This is the second in Laurie R. King’s series of novels featuring Mary Russell and Sherlock Holmes. It’s been almost exactly two years since I read the first in the series, The Beekeeper’s Apprentice, and I really didn’t mean to leave it so long before reading the next one. However, when I picked this book up and started reading a few days ago, I was pleased to find that I’d inadvertently chosen the perfect time to read it because the story is set during the Christmas and New Year period of 1920/1921 – although it’s not a typical festive read as Mary makes it clear in the first chapter that she sees Christmas as something to be survived rather than enjoyed!

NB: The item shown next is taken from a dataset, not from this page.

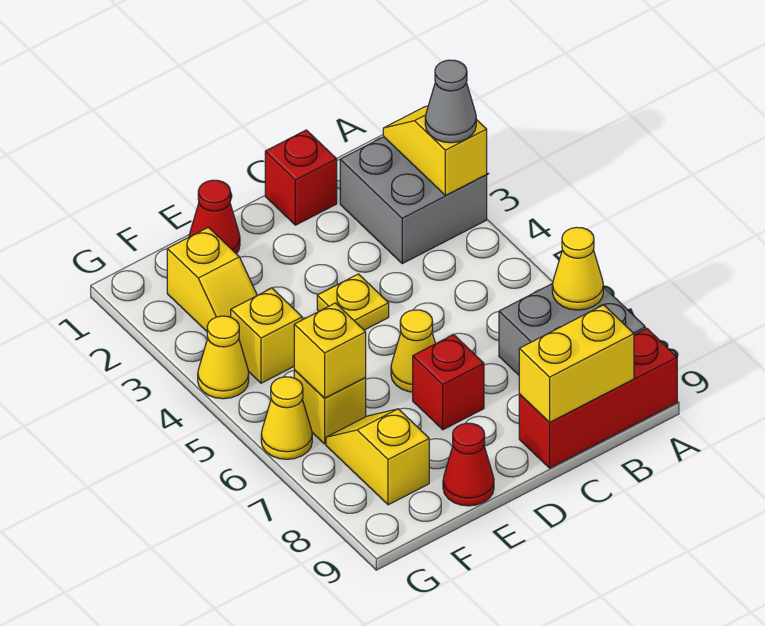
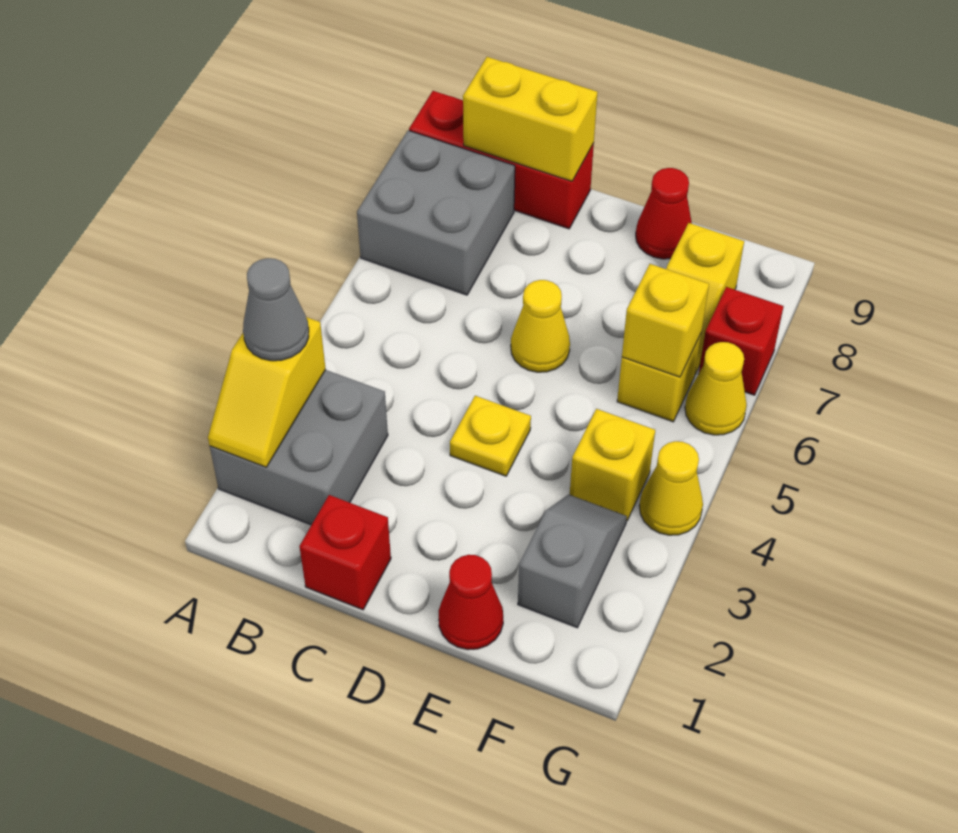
yellow 1x1 cone [552,227,603,310] -> none
red 1x1 brick [413,335,484,430] -> red 1x1 brick moved to [699,287,784,395]
yellow 1x2 slope [167,227,257,331] -> grey 1x2 slope [518,495,627,628]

At the beginning of the book, Mary is awaiting her twenty-first birthday when she will receive her inheritance and her freedom from her aunt. She is also struggling with her feelings for her friend, the detective Sherlock Holmes. While she’s trying to avoid Holmes, she meets another old friend who introduces her to Margery Childe, the charismatic feminist leader of The New Temple of God. Mary herself is a student of theology at Oxford and is instantly drawn to Margery, fascinated by her interpretations of the Bible and impressed by the work she and her church are doing to help women in need. But at the same time, Mary feels uneasy and when she discovers that several young women from the Temple have recently died under suspicious circumstances, she decides to investigate.
Before beginning this book I had been curious to see how the relationship between Mary Russell and Sherlock Holmes was going to develop. I don’t have a problem with the thirty-nine year age difference (they are both adults and Mary has matured a lot since she first met Holmes as a teenager in the previous book) and I love all of their interactions and conversations. My favourite scenes are the ones in which they are both together, so I was disappointed that there weren’t more of them in this book – although I do understand the reasons why they are working separately for such long periods of the story. The focus is on Mary and her personal development as well as on the development of her romance with Holmes.

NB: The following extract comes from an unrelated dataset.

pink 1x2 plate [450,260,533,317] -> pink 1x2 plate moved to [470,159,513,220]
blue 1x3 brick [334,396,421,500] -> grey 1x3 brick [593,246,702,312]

The actual mystery seemed to take a long time to get started and I didn’t find the plot very exciting until the second half of the book, but it was still interesting to read about 1920s society and the way life had been affected by the end of the Great War, the changing roles of women as a result of the war and the suffrage movement, and the work of Margery’s church. The title of the novel refers to a 16th century pamphlet by John Knox, The First Blast of the Trumpet Against the Monstruous Regiment of Women, an attack on the rule of female monarchs (specifically Mary of Guise, the Queen Dowager of Scotland, and Mary I of England) and the subjects of feminism and religion both form part of the story.
I did enjoy this book, but not as much as The Beekeeper’s Apprentice, which I loved. I’m looking forward to reading the next one in the series – and will try not to wait another two years!